Cyprus given Monday deadline by ECB on 'Plan B' bailout
The Cypriot government is racing to find a new solution to secure a rescue package and avert the collapse of its bloated banking sector. The ECB has given Cyprus until Monday to agree to the bailout, or it will quit the negotiations and step aside.
The ECB announced that it will continue providing Cypriot banks the emergency liquidity assistance they need to operate until next Monday, setting a strict deadline for the island’s government to find €6 billion by next week to secure the EU bailout loan.
“The Governing Council of the European Central Bank decided to maintain the current level of Emergency Liquidity Assistance until Monday, 25 March 2013. Thereafter, Emergency Liquidity Assistance could only be considered if an EU/IMF program is in place that would ensure the solvency of the concerned banks,” the official statement reads.

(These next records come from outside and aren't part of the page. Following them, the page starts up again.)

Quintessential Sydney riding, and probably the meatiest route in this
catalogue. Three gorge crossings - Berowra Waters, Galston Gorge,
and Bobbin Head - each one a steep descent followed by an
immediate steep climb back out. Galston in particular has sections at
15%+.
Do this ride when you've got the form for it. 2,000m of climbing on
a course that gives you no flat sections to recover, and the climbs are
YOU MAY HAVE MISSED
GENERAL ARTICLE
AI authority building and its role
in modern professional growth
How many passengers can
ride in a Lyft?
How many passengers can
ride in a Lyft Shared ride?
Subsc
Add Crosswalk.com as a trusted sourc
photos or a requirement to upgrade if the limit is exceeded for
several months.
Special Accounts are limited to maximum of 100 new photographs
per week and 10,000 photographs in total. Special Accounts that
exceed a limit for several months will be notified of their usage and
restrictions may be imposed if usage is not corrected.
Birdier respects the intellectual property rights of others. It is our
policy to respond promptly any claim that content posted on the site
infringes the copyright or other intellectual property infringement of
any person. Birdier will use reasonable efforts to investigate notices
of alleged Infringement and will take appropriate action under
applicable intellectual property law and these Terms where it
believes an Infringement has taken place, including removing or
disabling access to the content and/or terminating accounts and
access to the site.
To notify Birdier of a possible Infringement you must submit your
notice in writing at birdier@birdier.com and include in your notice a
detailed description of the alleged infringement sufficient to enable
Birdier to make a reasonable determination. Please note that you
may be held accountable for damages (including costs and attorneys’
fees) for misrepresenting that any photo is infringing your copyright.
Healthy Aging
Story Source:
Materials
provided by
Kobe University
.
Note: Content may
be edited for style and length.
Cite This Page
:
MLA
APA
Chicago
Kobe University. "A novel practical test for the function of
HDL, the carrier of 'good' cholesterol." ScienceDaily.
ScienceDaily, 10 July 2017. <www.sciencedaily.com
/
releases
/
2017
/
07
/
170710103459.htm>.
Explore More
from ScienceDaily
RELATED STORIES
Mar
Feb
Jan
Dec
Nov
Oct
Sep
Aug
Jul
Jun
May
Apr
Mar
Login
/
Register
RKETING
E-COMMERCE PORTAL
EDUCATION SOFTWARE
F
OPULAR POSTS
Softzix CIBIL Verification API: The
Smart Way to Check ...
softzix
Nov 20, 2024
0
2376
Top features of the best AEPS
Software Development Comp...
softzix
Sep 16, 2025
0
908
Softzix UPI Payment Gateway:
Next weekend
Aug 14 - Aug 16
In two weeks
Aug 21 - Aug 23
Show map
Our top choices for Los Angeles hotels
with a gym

The so-called Plan B has been put forward for government consideration on Thursday morning. The Cyprus government said it will not vote on Plan B on Thursday, Reuters reports referring to Averof Neophytou, the Deputy president of the Democratic Rally Party of Cyprus.
According to Neophytou the government won’t manage to prepare the revised text of the bill on Thursday, hence it will postpone the vote. He also said the deposit levy wasn’t on Thursday’s agenda of the meeting between the heads of Cyprus' leading parties and President Nicos Anastasiades. According to AFP Cyprus is no longer considering taxing bank deposits in any new bailout deal.
It is unclear what the new rescue plan will consist of, but it may reportedly include nationalizing pension funds of semi-state companies, issuing an emergency bond linked to future natural gas revenue or a revised bank deposit levy hitting only large investors, many of them Russians, restructuring, and the selling off or even shutting down of some Cypriot banks.
The country's leaders have decided to create a "national solidarity fund", at this morning's talks in Nicosia to accumulate the €6 billion. Earlier reports suggested that the fund could include pension assets, various state assets, and even property owned by the Church of Cyprus.
Getting help from Russia is also among the possible options, though no positive results came from Wednesday’s negotiations in Moscow between Cyprus Finance Minister Michalis Sarris with Anton Siluanov, his Russian counterpart, and Igor Shuvalov, a Deputy Prime Minister and close ally of Vladimir Putin.
“Cyprus does not need another loan from Russia. What it needs is Russian investment,” Sarris told Reuters. The Cypriot Finance Minister will stay in Moscow for another day to try to reach a reasonable solution with the Russian government and talk on investments in its banks and energy resources to reduce its debt burden. Sarris will also seek an extension to the Russian bailout loan granted in 2011 to 2020.
"The banks are the ultimate objective in any support we get, so it'll either be a direct support to the banks or the support that we get through other sectors will be channeled to the banks, because this is our biggest challenge to recapitalize the banks," Finance Minister Michael Sarris told Reuters.
Russian Prime Minister Dmitry Medvedev slammed the situation with the Cyprus bailout late on Wednesday saying that the actions of the EU and the Cypriot government on solving the debt crisis remind him of "a bull in a china shop".
“They either miss crises, or have forgotten what was going on a few years ago… I think all possible mistakes that could have been made in this situation, have already been made, including discrediting the credibility of financial institutions, not only those in Cyprus,” Medvedev told journalists.
Late on Tuesday the Cypriot government voted against imposing a deposit levy in the country which was to set a 6.75% one-off tax on savings between €20,000 and €100,000 and a 9.9% slash on savings over €100,000. None of the members voted for the levy.